_WORK TASK:_
Transcribe the records in full; omit images.

Plain-text engineering files:
'''

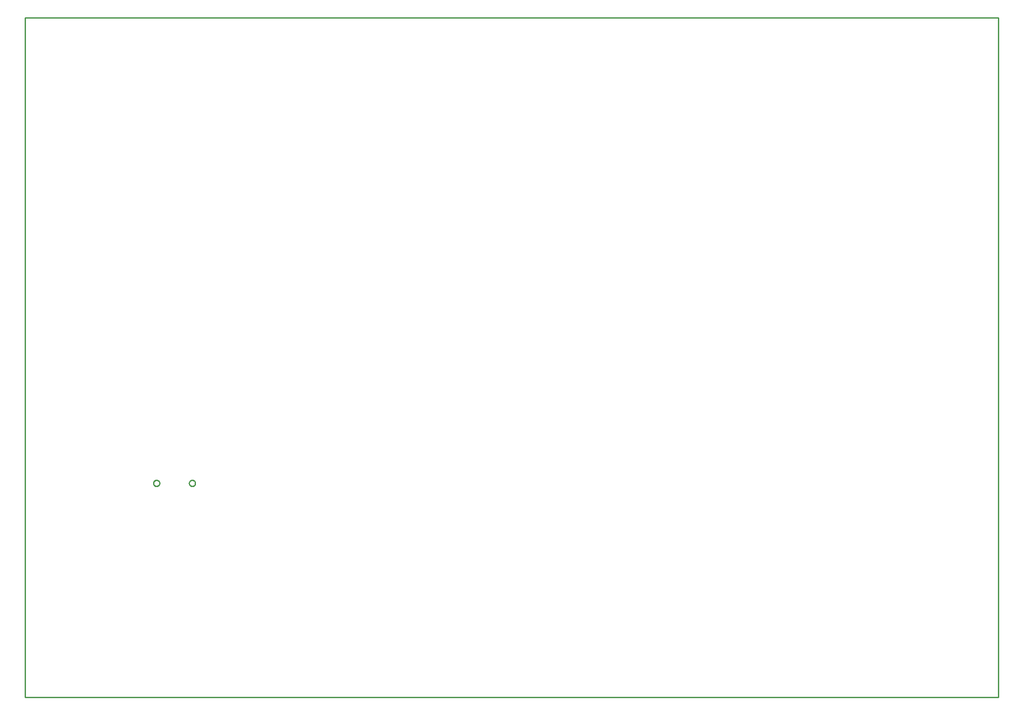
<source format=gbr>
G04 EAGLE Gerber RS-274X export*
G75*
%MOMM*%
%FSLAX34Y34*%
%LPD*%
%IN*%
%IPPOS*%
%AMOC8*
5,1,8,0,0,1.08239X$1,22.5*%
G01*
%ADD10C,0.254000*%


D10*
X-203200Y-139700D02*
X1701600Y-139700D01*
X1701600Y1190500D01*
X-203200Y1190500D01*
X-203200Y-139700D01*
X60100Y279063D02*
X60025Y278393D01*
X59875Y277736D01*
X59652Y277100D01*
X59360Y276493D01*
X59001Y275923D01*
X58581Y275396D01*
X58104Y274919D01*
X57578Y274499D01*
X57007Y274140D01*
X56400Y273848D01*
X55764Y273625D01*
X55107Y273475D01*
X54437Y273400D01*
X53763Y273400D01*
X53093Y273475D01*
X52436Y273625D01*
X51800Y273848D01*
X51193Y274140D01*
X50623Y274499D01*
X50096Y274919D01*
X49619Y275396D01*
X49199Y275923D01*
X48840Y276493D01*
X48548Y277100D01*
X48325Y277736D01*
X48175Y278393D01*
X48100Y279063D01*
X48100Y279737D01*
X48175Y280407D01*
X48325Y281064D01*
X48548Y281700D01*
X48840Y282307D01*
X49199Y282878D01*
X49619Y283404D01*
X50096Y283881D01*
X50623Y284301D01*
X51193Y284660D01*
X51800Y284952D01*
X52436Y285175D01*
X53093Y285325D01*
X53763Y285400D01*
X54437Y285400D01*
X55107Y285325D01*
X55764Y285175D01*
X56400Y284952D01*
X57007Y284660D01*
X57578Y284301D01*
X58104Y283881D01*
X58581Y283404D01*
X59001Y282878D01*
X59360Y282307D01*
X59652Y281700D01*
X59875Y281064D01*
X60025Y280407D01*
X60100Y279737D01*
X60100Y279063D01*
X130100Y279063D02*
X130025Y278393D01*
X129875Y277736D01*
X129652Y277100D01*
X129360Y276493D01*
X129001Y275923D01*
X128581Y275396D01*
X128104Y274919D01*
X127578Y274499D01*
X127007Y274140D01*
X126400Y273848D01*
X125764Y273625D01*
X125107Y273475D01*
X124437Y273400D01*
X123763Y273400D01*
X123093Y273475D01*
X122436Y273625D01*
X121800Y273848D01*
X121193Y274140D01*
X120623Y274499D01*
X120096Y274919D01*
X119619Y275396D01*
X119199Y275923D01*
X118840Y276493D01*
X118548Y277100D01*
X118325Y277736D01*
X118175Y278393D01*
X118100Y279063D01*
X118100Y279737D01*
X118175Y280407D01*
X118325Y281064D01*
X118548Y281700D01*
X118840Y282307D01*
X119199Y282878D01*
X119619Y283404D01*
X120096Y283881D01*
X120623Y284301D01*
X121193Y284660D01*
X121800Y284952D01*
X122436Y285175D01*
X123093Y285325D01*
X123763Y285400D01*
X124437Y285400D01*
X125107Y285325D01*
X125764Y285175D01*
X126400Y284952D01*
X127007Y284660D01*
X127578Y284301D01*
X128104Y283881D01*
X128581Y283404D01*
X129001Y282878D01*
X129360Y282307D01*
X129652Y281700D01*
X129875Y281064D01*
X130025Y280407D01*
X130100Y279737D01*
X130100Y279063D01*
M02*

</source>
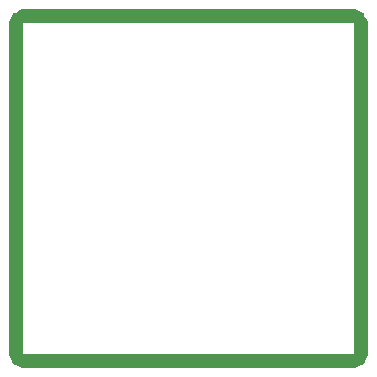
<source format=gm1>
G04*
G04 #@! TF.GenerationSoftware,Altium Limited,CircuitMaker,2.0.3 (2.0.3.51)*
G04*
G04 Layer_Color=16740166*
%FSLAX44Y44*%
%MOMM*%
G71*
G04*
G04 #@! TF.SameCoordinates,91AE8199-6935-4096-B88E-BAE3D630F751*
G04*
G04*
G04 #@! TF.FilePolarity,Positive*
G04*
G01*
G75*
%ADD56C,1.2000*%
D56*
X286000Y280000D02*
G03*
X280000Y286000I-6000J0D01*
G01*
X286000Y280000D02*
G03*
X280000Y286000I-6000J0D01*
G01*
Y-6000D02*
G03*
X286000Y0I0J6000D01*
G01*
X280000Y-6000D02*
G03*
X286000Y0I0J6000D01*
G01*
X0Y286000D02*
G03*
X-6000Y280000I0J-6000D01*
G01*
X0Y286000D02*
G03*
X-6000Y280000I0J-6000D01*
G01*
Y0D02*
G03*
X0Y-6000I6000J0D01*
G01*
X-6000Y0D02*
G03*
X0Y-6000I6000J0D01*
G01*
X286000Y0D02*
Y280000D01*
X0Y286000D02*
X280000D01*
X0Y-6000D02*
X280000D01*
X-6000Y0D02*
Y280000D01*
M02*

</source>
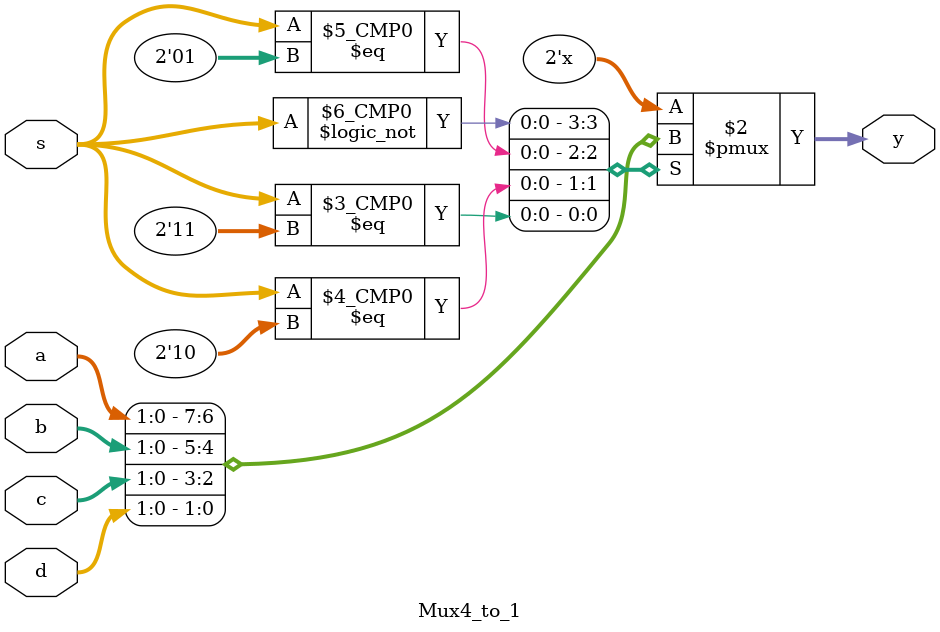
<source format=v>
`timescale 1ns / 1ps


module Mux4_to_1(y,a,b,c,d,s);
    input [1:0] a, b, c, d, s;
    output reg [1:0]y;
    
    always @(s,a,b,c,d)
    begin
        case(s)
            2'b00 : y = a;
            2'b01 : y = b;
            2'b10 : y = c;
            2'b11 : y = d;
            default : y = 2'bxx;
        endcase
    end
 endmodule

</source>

'''

_THE COMPLETED TASK:_
<source format=gbr>
G04 EAGLE Gerber RS-274X export*
G75*
%MOMM*%
%FSLAX34Y34*%
%LPD*%
%IN*%
%IPPOS*%
%AMOC8*
5,1,8,0,0,1.08239X$1,22.5*%
G01*
%ADD10C,0.254000*%


D10*
X-203200Y-139700D02*
X1701600Y-139700D01*
X1701600Y1190500D01*
X-203200Y1190500D01*
X-203200Y-139700D01*
X60100Y279063D02*
X60025Y278393D01*
X59875Y277736D01*
X59652Y277100D01*
X59360Y276493D01*
X59001Y275923D01*
X58581Y275396D01*
X58104Y274919D01*
X57578Y274499D01*
X57007Y274140D01*
X56400Y273848D01*
X55764Y273625D01*
X55107Y273475D01*
X54437Y273400D01*
X53763Y273400D01*
X53093Y273475D01*
X52436Y273625D01*
X51800Y273848D01*
X51193Y274140D01*
X50623Y274499D01*
X50096Y274919D01*
X49619Y275396D01*
X49199Y275923D01*
X48840Y276493D01*
X48548Y277100D01*
X48325Y277736D01*
X48175Y278393D01*
X48100Y279063D01*
X48100Y279737D01*
X48175Y280407D01*
X48325Y281064D01*
X48548Y281700D01*
X48840Y282307D01*
X49199Y282878D01*
X49619Y283404D01*
X50096Y283881D01*
X50623Y284301D01*
X51193Y284660D01*
X51800Y284952D01*
X52436Y285175D01*
X53093Y285325D01*
X53763Y285400D01*
X54437Y285400D01*
X55107Y285325D01*
X55764Y285175D01*
X56400Y284952D01*
X57007Y284660D01*
X57578Y284301D01*
X58104Y283881D01*
X58581Y283404D01*
X59001Y282878D01*
X59360Y282307D01*
X59652Y281700D01*
X59875Y281064D01*
X60025Y280407D01*
X60100Y279737D01*
X60100Y279063D01*
X130100Y279063D02*
X130025Y278393D01*
X129875Y277736D01*
X129652Y277100D01*
X129360Y276493D01*
X129001Y275923D01*
X128581Y275396D01*
X128104Y274919D01*
X127578Y274499D01*
X127007Y274140D01*
X126400Y273848D01*
X125764Y273625D01*
X125107Y273475D01*
X124437Y273400D01*
X123763Y273400D01*
X123093Y273475D01*
X122436Y273625D01*
X121800Y273848D01*
X121193Y274140D01*
X120623Y274499D01*
X120096Y274919D01*
X119619Y275396D01*
X119199Y275923D01*
X118840Y276493D01*
X118548Y277100D01*
X118325Y277736D01*
X118175Y278393D01*
X118100Y279063D01*
X118100Y279737D01*
X118175Y280407D01*
X118325Y281064D01*
X118548Y281700D01*
X118840Y282307D01*
X119199Y282878D01*
X119619Y283404D01*
X120096Y283881D01*
X120623Y284301D01*
X121193Y284660D01*
X121800Y284952D01*
X122436Y285175D01*
X123093Y285325D01*
X123763Y285400D01*
X124437Y285400D01*
X125107Y285325D01*
X125764Y285175D01*
X126400Y284952D01*
X127007Y284660D01*
X127578Y284301D01*
X128104Y283881D01*
X128581Y283404D01*
X129001Y282878D01*
X129360Y282307D01*
X129652Y281700D01*
X129875Y281064D01*
X130025Y280407D01*
X130100Y279737D01*
X130100Y279063D01*
M02*

</source>
<source format=gm1>
G04*
G04 #@! TF.GenerationSoftware,Altium Limited,CircuitMaker,2.0.3 (2.0.3.51)*
G04*
G04 Layer_Color=16740166*
%FSLAX44Y44*%
%MOMM*%
G71*
G04*
G04 #@! TF.SameCoordinates,91AE8199-6935-4096-B88E-BAE3D630F751*
G04*
G04*
G04 #@! TF.FilePolarity,Positive*
G04*
G01*
G75*
%ADD56C,1.2000*%
D56*
X286000Y280000D02*
G03*
X280000Y286000I-6000J0D01*
G01*
X286000Y280000D02*
G03*
X280000Y286000I-6000J0D01*
G01*
Y-6000D02*
G03*
X286000Y0I0J6000D01*
G01*
X280000Y-6000D02*
G03*
X286000Y0I0J6000D01*
G01*
X0Y286000D02*
G03*
X-6000Y280000I0J-6000D01*
G01*
X0Y286000D02*
G03*
X-6000Y280000I0J-6000D01*
G01*
Y0D02*
G03*
X0Y-6000I6000J0D01*
G01*
X-6000Y0D02*
G03*
X0Y-6000I6000J0D01*
G01*
X286000Y0D02*
Y280000D01*
X0Y286000D02*
X280000D01*
X0Y-6000D02*
X280000D01*
X-6000Y0D02*
Y280000D01*
M02*

</source>
<source format=v>
`timescale 1ns / 1ps


module Mux4_to_1(y,a,b,c,d,s);
    input [1:0] a, b, c, d, s;
    output reg [1:0]y;
    
    always @(s,a,b,c,d)
    begin
        case(s)
            2'b00 : y = a;
            2'b01 : y = b;
            2'b10 : y = c;
            2'b11 : y = d;
            default : y = 2'bxx;
        endcase
    end
 endmodule

</source>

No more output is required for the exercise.